§ Aim A
Reproduce the career background passage from "In 1992 I started" through "(International Coaching Federation).", inclusive, substituting "consulting practice" for "coaching practice".
§ Aim B
According to the career background passage, in what year was Career Development Services started?
§ Aim C
Extend the career background passage with new writing that picks up after its final sentence.
-- Begin Selection --
Teaching Self-Assessment and Career Planning eventually grew into teaching psychology and sociology as an adjunct instructor at several colleges. Since I was teaching courses required for majors in Nursing/Health Care, Education, and Business, I often found and still find myself in conversation with adult students who are career changers and with younger students who are trying to decide on majors and future careers.
In 1992 I started Career Development Services as a resume writing business. The initial obvious goal of my business was to write resumes and help people find jobs, but what I liked best was hearing their stories, their skills, their accomplishments and what they wanted to do with their lives, and then providing guidance, advice, or counseling. Career coaching as a professional career had not yet begun, but between the resume business and teaching, I was coaching. During 2009, I took the Changing Course's program to be an Out-of-the-Job Box consultant, which has since been renamed Profiting From Your Passions Coaching. In January 2010, I made it official and completed a certification course to be a CPC (Certified Professional Coach). In my coaching practice, I follow the guidelines of the ICF (International Coaching Federation).
-- End Selection --
-- Begin Items --
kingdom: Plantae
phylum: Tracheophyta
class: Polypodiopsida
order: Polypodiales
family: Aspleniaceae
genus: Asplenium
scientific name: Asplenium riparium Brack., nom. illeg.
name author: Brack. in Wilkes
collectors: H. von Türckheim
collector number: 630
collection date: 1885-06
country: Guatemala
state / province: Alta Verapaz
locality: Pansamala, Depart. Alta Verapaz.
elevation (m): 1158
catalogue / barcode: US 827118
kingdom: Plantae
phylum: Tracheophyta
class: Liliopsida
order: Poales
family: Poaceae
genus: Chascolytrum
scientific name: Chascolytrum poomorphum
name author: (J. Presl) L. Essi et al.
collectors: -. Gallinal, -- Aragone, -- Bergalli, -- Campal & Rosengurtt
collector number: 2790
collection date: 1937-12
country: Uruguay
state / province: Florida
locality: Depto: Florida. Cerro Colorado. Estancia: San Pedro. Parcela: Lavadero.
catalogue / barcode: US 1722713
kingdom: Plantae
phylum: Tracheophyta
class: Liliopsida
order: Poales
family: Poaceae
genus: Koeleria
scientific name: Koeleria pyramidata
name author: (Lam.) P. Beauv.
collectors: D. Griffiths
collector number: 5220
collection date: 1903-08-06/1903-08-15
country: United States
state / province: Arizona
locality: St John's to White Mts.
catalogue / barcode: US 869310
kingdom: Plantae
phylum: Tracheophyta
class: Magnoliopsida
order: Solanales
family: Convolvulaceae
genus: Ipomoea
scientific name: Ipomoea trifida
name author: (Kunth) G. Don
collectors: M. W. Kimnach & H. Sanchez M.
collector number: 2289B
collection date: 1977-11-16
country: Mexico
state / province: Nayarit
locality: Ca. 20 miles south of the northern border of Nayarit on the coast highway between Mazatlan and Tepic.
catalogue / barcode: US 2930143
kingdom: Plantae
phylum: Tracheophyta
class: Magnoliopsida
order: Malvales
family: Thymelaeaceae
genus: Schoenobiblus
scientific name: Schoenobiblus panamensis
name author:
-- End Items --
§ Final answer A
In 1992 I started Career Development Services as a resume writing business. The initial obvious goal of my business was to write resumes and help people find jobs, but what I liked best was hearing their stories, their skills, their accomplishments and what they wanted to do with their lives, and then providing guidance, advice, or counseling. Career coaching as a professional career had not yet begun, but between the resume business and teaching, I was coaching. During 2009, I took the Changing Course's program to be an Out-of-the-Job Box consultant, which has since been renamed Profiting From Your Passions Coaching. In January 2010, I made it official and completed a certification course to be a CPC (Certified Professional Coach). In my consulting practice, I follow the guidelines of the ICF (International Coaching Federation).

§ Final answer B
1992

§ Final answer C
Work, careers, employment trends including the growing trend for home-based business and self-employment has been a steady current in my career life (I guess I finally found something that was not boring), but in almost everything that I do I am an educator. Whether I am helping students or clients explore their interest, passions, and skill, helping a career changer prepare a new resume, or brainstorming with a Profiting from Your Passions client about new business ideas, I share my knowledge and I draw out of my students and clients self-knowledge they may not have known they had.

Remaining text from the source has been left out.